━━ Dataset entries

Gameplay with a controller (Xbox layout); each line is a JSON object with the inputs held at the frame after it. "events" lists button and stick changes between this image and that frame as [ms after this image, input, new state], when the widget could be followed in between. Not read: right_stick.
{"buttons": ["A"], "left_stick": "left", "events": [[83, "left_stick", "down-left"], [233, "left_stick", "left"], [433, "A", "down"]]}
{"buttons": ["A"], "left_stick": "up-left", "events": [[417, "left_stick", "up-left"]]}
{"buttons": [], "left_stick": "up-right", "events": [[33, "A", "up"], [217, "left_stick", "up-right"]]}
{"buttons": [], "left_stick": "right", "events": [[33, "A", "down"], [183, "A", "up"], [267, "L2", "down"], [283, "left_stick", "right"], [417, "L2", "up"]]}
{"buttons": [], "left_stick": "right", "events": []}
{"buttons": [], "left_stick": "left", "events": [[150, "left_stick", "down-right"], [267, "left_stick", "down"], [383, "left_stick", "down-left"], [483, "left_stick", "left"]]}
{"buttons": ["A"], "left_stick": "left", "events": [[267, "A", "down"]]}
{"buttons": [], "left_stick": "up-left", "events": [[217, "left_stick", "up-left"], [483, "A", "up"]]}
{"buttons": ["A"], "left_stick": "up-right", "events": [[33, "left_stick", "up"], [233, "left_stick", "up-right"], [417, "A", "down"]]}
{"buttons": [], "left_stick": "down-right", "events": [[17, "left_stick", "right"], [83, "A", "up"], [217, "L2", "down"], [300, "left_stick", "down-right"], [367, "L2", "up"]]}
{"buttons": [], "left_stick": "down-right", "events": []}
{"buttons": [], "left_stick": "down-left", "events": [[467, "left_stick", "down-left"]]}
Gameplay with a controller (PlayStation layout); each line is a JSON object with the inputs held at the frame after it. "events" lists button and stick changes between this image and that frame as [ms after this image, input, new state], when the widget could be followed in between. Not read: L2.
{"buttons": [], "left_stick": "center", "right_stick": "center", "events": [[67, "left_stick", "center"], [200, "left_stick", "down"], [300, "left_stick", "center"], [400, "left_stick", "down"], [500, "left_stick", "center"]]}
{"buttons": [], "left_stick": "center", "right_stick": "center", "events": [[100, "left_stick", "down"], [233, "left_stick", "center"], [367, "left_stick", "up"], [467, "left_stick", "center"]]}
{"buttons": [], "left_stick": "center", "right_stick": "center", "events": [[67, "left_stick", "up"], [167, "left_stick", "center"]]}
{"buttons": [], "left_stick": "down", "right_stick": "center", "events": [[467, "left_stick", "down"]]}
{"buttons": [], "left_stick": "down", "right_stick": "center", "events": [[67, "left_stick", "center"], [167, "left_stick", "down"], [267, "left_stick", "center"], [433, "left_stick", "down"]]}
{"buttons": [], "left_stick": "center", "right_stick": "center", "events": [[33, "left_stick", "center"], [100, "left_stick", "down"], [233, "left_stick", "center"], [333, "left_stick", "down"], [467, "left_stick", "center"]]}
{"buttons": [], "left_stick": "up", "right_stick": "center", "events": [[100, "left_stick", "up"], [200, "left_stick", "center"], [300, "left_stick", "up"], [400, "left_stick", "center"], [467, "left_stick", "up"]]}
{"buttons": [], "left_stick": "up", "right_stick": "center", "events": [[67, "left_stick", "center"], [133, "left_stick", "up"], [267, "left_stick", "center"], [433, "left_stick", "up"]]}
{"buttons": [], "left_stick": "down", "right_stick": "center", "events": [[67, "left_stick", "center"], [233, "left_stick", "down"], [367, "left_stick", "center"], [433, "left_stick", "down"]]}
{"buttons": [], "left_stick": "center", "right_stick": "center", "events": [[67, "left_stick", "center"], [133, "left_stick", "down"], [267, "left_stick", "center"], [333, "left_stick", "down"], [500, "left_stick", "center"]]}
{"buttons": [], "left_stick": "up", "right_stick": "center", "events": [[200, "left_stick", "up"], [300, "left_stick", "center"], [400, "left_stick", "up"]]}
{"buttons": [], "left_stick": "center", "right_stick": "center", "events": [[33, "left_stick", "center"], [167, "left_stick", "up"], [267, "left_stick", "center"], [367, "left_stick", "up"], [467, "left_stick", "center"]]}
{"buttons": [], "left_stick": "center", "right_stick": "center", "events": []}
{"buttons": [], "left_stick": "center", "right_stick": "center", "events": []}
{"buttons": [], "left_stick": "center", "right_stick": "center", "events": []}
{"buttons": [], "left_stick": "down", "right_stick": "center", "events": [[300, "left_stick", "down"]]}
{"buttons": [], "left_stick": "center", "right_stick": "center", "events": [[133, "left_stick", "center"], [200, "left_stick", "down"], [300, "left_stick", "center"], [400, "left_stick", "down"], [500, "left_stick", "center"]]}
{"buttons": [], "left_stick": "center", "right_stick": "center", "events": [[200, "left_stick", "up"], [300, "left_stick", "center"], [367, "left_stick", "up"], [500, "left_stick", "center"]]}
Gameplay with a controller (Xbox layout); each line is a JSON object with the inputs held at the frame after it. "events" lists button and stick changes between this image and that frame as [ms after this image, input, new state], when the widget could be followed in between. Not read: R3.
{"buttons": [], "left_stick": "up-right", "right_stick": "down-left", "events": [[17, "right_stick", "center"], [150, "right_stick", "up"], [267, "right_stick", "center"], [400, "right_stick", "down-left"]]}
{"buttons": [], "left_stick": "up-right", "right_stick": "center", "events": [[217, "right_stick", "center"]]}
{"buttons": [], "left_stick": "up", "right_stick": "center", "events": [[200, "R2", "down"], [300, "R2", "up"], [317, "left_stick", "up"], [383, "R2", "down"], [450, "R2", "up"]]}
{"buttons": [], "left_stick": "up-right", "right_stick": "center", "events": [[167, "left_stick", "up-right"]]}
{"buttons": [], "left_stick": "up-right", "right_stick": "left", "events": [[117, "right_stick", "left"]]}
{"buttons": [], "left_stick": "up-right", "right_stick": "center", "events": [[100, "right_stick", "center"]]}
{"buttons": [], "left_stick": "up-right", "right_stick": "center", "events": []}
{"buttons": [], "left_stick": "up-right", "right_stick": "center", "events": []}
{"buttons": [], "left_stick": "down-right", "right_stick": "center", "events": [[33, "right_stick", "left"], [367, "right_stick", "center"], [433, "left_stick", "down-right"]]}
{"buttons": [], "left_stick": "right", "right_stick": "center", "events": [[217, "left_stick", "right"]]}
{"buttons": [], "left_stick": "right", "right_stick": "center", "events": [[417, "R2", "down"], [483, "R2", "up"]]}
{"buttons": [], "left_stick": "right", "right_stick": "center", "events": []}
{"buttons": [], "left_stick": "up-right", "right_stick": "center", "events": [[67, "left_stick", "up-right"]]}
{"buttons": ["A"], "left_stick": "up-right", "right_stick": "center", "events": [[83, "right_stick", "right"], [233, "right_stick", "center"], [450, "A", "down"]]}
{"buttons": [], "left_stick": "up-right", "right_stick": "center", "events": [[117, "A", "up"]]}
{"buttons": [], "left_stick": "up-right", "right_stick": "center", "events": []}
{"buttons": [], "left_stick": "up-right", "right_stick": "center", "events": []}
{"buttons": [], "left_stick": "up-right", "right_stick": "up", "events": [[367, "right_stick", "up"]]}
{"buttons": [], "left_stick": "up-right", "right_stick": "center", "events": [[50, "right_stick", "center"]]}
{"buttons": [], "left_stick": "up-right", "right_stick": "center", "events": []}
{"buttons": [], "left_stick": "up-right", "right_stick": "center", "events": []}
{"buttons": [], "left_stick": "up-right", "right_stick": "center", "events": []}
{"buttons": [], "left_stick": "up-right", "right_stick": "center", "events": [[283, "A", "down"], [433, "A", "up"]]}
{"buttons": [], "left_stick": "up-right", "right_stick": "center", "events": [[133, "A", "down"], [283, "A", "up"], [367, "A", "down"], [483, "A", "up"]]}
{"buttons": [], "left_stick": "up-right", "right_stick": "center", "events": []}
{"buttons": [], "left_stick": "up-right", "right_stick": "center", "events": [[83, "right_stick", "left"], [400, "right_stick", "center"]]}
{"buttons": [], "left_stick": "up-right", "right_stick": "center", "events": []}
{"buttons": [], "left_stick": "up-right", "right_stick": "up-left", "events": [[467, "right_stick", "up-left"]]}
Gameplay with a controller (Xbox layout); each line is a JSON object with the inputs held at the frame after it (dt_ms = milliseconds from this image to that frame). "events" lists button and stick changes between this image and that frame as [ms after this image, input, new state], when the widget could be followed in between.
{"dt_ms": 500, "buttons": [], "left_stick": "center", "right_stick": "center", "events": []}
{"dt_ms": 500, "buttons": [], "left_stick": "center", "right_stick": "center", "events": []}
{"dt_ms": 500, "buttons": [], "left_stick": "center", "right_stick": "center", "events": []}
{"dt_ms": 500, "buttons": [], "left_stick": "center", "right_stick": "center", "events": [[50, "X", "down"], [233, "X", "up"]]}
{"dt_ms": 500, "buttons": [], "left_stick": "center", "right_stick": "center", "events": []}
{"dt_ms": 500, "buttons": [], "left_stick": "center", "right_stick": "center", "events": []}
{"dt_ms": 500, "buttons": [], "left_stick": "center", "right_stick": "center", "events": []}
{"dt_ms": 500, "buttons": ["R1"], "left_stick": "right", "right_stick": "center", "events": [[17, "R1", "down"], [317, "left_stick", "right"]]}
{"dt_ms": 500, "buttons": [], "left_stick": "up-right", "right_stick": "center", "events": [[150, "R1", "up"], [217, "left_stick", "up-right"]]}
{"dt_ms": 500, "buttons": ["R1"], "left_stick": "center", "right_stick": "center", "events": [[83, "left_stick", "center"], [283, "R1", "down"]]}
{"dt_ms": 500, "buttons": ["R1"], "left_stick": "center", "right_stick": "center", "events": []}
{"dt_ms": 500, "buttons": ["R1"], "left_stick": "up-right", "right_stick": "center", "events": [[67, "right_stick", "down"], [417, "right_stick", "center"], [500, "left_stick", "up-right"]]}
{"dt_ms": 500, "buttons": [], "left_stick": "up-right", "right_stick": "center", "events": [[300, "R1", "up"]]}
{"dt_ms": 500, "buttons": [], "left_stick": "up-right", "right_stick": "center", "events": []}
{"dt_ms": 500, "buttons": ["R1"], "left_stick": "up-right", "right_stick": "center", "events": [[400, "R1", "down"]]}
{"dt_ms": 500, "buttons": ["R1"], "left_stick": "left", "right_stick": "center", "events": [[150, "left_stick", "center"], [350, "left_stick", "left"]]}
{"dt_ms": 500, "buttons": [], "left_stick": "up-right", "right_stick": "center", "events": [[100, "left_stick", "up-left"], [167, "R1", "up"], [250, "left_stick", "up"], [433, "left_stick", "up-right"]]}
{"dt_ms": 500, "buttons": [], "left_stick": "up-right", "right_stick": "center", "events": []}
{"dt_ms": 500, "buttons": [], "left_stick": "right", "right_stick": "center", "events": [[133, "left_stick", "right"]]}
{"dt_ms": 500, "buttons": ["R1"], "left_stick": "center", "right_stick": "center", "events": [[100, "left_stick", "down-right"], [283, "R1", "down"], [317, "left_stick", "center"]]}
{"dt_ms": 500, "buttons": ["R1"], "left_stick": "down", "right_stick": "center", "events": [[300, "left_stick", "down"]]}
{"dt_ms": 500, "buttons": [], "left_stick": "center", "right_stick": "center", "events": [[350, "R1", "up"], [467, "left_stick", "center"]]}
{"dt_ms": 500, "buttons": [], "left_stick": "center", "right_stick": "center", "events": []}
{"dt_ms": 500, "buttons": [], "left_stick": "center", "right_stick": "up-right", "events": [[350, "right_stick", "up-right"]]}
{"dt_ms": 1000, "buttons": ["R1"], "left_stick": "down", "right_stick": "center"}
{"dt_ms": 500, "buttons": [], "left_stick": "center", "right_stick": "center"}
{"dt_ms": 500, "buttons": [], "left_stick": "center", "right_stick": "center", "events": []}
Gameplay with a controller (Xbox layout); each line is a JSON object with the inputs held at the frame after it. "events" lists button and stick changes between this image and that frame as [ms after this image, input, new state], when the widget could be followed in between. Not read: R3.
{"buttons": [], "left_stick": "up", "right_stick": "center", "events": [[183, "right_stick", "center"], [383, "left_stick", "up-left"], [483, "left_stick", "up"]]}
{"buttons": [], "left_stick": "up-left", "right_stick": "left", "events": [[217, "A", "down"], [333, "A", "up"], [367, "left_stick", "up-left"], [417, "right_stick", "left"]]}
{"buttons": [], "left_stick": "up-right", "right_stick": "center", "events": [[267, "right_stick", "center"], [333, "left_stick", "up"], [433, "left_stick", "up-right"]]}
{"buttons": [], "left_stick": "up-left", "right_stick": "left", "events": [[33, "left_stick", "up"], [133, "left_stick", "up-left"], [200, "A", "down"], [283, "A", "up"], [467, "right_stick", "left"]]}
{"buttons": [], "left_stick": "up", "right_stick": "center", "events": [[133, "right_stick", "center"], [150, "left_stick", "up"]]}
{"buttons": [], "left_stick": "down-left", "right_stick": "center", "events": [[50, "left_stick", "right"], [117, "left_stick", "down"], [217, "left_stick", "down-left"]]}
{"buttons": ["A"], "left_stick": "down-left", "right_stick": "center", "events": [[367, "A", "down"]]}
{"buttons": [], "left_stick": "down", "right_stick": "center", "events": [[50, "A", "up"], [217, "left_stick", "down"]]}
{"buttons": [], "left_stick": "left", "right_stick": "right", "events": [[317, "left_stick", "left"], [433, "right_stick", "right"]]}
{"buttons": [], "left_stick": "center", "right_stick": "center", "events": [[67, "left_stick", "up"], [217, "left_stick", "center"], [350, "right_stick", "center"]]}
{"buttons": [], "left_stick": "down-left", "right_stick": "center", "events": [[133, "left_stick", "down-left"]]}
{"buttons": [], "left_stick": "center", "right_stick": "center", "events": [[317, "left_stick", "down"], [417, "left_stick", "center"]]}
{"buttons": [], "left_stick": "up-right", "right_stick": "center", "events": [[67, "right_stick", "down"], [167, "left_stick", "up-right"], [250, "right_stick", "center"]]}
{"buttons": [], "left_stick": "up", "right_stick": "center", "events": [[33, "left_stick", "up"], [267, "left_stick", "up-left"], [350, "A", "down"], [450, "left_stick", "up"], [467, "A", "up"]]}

━━━━

* **What the task asks**
List each line of the entries that holds the string "could".

* **Your solution**
Gameplay with a controller (Xbox layout); each line is a JSON object with the inputs held at the frame after it. "events" lists button and stick changes between this image and that frame as [ms after this image, input, new state], when the widget could be followed in between. Not read: right_stick.
Gameplay with a controller (PlayStation layout); each line is a JSON object with the inputs held at the frame after it. "events" lists button and stick changes between this image and that frame as [ms after this image, input, new state], when the widget could be followed in between. Not read: L2.
Gameplay with a controller (Xbox layout); each line is a JSON object with the inputs held at the frame after it. "events" lists button and stick changes between this image and that frame as [ms after this image, input, new state], when the widget could be followed in between. Not read: R3.
Gameplay with a controller (Xbox layout); each line is a JSON object with the inputs held at the frame after it (dt_ms = milliseconds from this image to that frame). "events" lists button and stick changes between this image and that frame as [ms after this image, input, new state], when the widget could be followed in between.
Gameplay with a controller (Xbox layout); each line is a JSON object with the inputs held at the frame after it. "events" lists button and stick changes between this image and that frame as [ms after this image, input, new state], when the widget could be followed in between. Not read: R3.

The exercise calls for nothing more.